### Your instructions
Lines in the data below that contain the word "есть" are to be copied.

### Data records

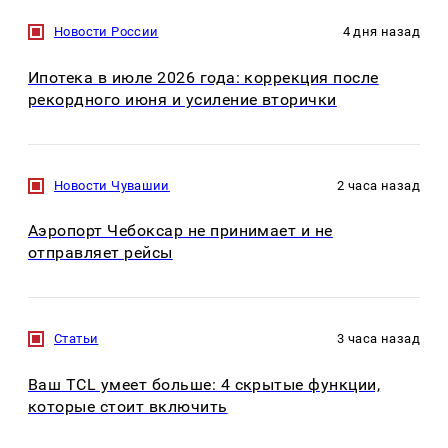
Новости России
4 дня назад
Ипотека в июле 2026 года: коррекция после
рекордного июня и усиление вторички
Новости Чувашии
2 часа назад
Аэропорт Чебоксар не принимает и не
отправляет рейсы
Статьи
3 часа назад
Ваш TCL умеет больше: 4 скрытые функции,
которые стоит включить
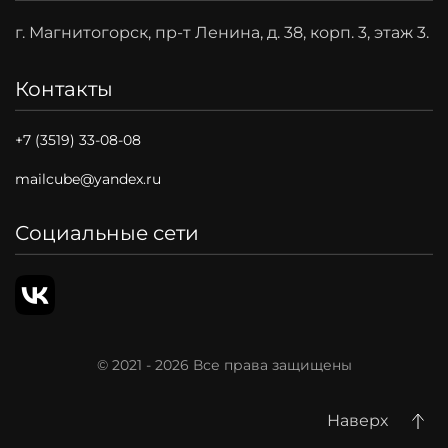
г. Магнитогорск, пр-т Ленина, д. 38, корп. 3, этаж 3.
Контакты
+7 (3519) 33-08-08
mailcube@yandex.ru
Социальные сети
© 2021 -
2026
Все права защищены
Наверх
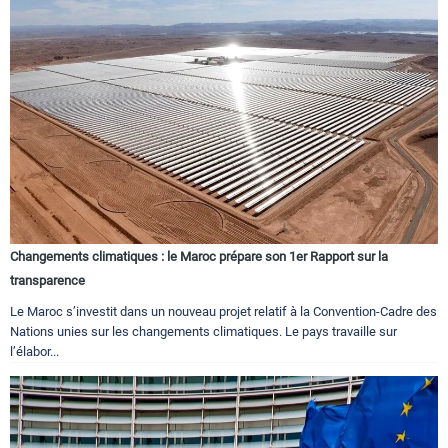
Changements climatiques : le Maroc prépare son 1er Rapport sur la
transparence
Le Maroc s’investit dans un nouveau projet relatif à la Convention-Cadre des
Nations unies sur les changements climatiques. Le pays travaille sur
l’élabor...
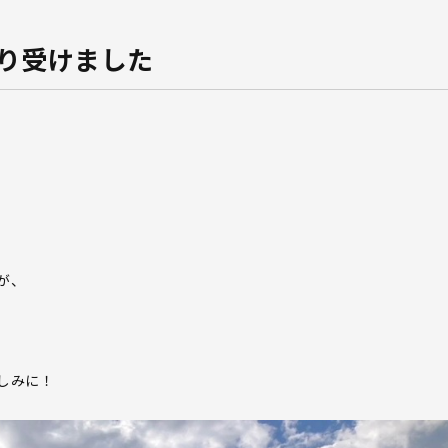
譲り受けました
が、
しみに！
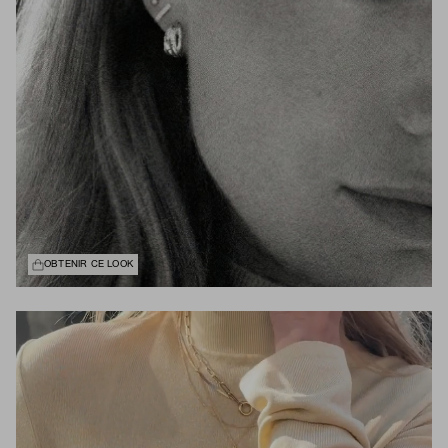
OBTENIR CE LOOK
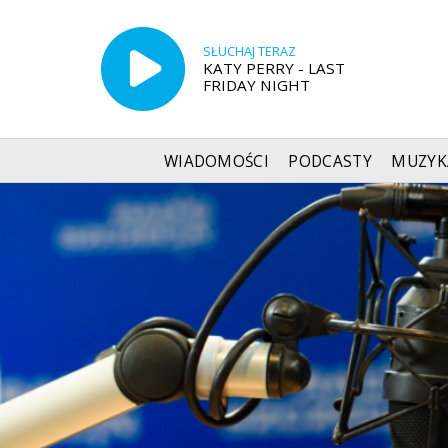
SŁUCHAJ TERAZ
KATY PERRY - LAST
FRIDAY NIGHT
WIADOMOŚCI
PODCASTY
MUZYK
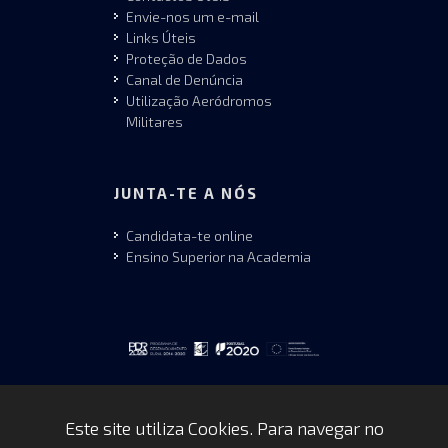
Envie-nos um e-mail
Links Úteis
Proteção de Dados
Canal de Denúncia
Utilização Aeródromos
Militares
JUNTA-TE A NÓS
Candidata-te online
Ensino Superior na Academia
Este site utiliza Cookies. Para navegar no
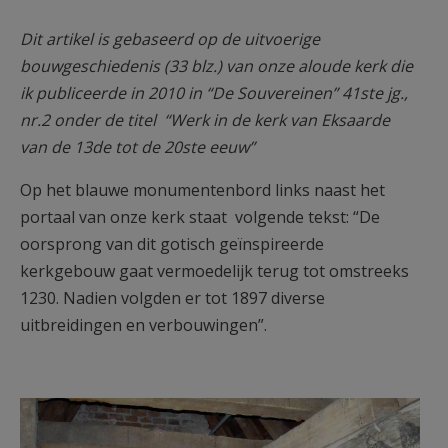
AANMELDEN OF REGISTREREN
Dit artikel is gebaseerd op de uitvoerige
bouwgeschiedenis (33 blz.) van onze aloude kerk die
ik publiceerde in 2010 in “De Souvereinen” 41ste jg.,
nr.2 onder de titel “Werk in de kerk van Eksaarde
van de 13de tot de 20ste eeuw”
Op het blauwe monumentenbord links naast het
portaal van onze kerk staat volgende tekst: “De
oorsprong van dit gotisch geïnspireerde
kerkgebouw gaat vermoedelijk terug tot omstreeks
1230. Nadien volgden er tot 1897 diverse
uitbreidingen en verbouwingen”.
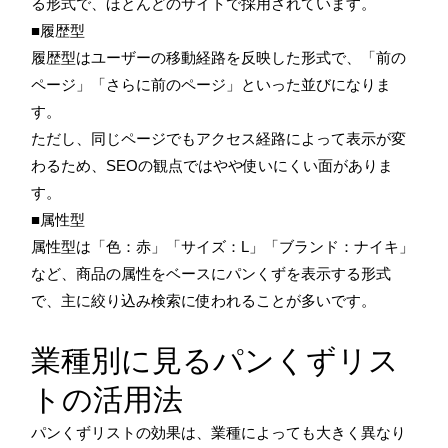
る形式で、ほとんどのサイトで採用されています。
■履歴型
履歴型はユーザーの移動経路を反映した形式で、「前の
ページ」「さらに前のページ」といった並びになりま
す。
ただし、同じページでもアクセス経路によって表示が変
わるため、SEOの観点ではやや使いにくい面がありま
す。
■属性型
属性型は「色：赤」「サイズ：L」「ブランド：ナイキ」
など、商品の属性をベースにパンくずを表示する形式
で、主に絞り込み検索に使われることが多いです。
業種別に見るパンくずリス
トの活用法
パンくずリストの効果は、業種によっても大きく異なり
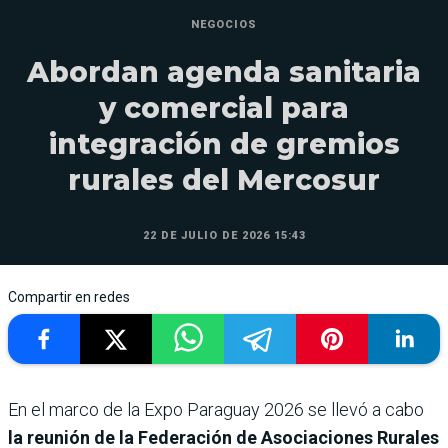
NEGOCIOS
Abordan agenda sanitaria
y comercial para
integración de gremios
rurales del Mercosur
22 DE JULIO DE 2026 15:43
Compartir en redes
En el marco de la Expo Paraguay 2026 se llevó a cabo
la reunión de la Federación de Asociaciones Rurales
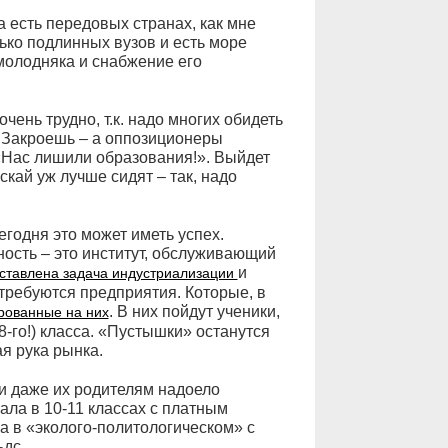
а есть передовых странах, как мне
ько подлинных вузов и есть море
молодняка и снабжение его
чень трудно, т.к. надо многих обидеть
. Закроешь – а оппозиционеры
«Нас лишили образования!». Выйдет
скай уж лучше сидят – так, надо
егодня это может иметь успех.
ость – это институт, обслуживающий
и
ставлена задача индустриализации
требуются предприятия. Которые, в
. В них пойдут ученики,
рованные на них
8-го!) класса. «Пустышки» останутся
я рука рынка.
и даже их родителям надоело
ла в 10-11 классах с платным
 в «эколого-политологическом» с
дс.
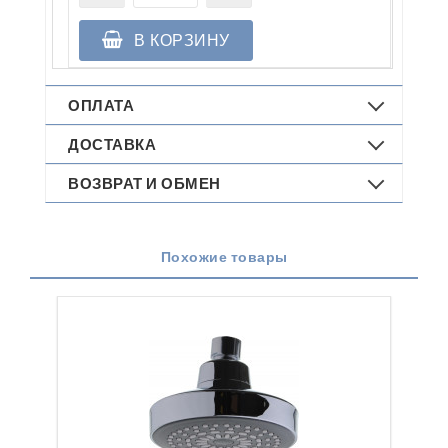
В КОРЗИНУ
ОПЛАТА
ДОСТАВКА
ВОЗВРАТ И ОБМЕН
Похожие товары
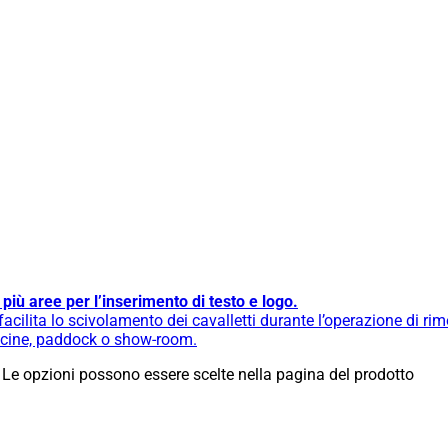
iù aree per l’inserimento di testo e logo.
cilita lo scivolamento dei cavalletti durante l’operazione di ri
fficine, paddock o show-room.
 Le opzioni possono essere scelte nella pagina del prodotto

### Written answer
а есть передовых странах, как мне
ько подлинных вузов и есть море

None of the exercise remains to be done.